Elizabeth is a 64-year-old woman who developed pancreatitis with nausea, vomiting, and abdominal pain. A CT scan of her abdomen showed a mass-like lesion in the head of her pancreas, a potential sign of pancreatic adenocarcinoma or cancer. The mass-like lesion was obstructing her pancreatic duct leading to pancreatitis and was also obstructing her common bile duct, which is the tube that brings bile from the liver to the small bowel, leading to dilation of her bile ducts, cholangitis (inflammation of the bile ducts), and elevated bilirubin in her blood.
Over the next several months, Elizabeth underwent extensive workup by the surgical and gastroenterology teams, with additional CT’s and MRI’s of her abdomen. In addition, the gastroenterologist performed three Endoscopic Retrograde Cholangiopancreaticograms (ERCP), in which a tubular scope was inserted down Elizabeth’s throat through her esophagus and stomach to her small bowel. Tissue samples of the pancreatic head mass and the common bile duct were obtained and a biliary stent was inserted to help the bile flow from Elizabeth’s liver to her small bowel. The initial tissue sampling was inconclusive for malignancy.
Six months later the third tissue sample revealed inflammatory cells with a predominance of IgG4 plasmacytes and no evidence of malignancy. However, another CT showed multiple small liver nodules measuring as large as 2 cm in diameter (Figure 2) – typical for metastatic disease or possibly infection.
To determine whether these nodules were either metastatic cancer, an infection, or perhaps attributable to another diagnosis, the radiology team took a tissue sample of one of the liver nodules using ultrasound guidance. The planning ultrasound scan for the biopsy, using regular grayscale mode, demonstrated only one liver nodule, seen as a hypoechoic (dark), discrete spot that corresponded directly with one of the nodules seen on the CT scan. None of the other nodules seen on the prior CT scan could be seen with regular grayscale mode on ultrasound.
The radiology team then turned to contrast-enhanced ultrasound (CEUS) in order to evaluate the other nodules seen on the CT. CEUS uses an ultrasound contrast agent comprised of a suspension of biocompatible microbubbles that are intravenously administered during the ultrasound scan.
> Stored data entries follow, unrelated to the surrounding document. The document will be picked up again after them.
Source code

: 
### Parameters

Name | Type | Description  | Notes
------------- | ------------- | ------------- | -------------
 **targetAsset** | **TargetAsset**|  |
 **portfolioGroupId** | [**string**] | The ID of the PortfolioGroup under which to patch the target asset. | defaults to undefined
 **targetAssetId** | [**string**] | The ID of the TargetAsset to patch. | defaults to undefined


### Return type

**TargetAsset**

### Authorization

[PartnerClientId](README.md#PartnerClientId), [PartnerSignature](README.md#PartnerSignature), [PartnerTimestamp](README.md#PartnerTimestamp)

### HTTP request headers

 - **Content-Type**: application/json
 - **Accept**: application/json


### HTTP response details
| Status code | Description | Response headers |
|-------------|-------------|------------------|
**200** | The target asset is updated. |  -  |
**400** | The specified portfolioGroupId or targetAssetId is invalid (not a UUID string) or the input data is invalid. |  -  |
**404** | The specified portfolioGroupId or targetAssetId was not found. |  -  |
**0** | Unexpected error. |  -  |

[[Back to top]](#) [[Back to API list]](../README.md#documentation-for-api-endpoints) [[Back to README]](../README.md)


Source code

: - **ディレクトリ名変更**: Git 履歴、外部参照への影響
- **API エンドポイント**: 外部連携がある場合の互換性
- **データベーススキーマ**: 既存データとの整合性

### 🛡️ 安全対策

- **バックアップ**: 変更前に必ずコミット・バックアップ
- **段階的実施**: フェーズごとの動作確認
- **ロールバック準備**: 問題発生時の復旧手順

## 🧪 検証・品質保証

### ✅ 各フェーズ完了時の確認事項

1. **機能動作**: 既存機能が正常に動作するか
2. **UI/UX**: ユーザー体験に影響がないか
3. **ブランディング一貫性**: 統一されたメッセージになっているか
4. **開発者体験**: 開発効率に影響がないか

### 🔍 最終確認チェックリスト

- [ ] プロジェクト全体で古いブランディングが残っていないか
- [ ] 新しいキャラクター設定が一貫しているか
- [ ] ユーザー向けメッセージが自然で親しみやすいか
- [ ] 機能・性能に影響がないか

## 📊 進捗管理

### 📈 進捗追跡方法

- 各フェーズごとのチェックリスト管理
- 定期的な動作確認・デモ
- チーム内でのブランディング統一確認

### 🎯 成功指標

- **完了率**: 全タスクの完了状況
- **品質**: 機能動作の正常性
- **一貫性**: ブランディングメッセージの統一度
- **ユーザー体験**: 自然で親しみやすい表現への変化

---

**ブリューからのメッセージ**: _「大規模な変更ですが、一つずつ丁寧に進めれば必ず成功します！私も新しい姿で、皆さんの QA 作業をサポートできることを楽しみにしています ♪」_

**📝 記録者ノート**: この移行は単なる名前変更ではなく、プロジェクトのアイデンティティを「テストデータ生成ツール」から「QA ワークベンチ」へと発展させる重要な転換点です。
On a CEUS scan, metastatic nodules and infectious lesions would normally enhance differently when compared to normal liver tissue.
Fortunately for Elizabeth, no additional masses were identified with CEUS. This provided welcome reassurance that the nodules were not metastatic cancer or infectious.
The use of CEUS in the biopsy suite helped us to understand the likely benign nature of the nodules, since they were not seen, and reduced Elizabeth’s anxiety level when getting her liver biopsy, reassuring her that the biopsy target might not be cancerous.
Elizabeth was placed on steroids to treat her condition and substantially improved over the subsequent three months, feeling much better and getting back to her normal life.
A biopsy of the hypoechoic liver nodule (long arrows on figure 1 and 2) demonstrated an increased number of IgG4 plasmacytes, just like the pancreatic head abnormality. No tumor cells were found. This confirmed the diagnosis of IgG4-related disease and excluded the more worrisome diagnosis of pancreatic cancer.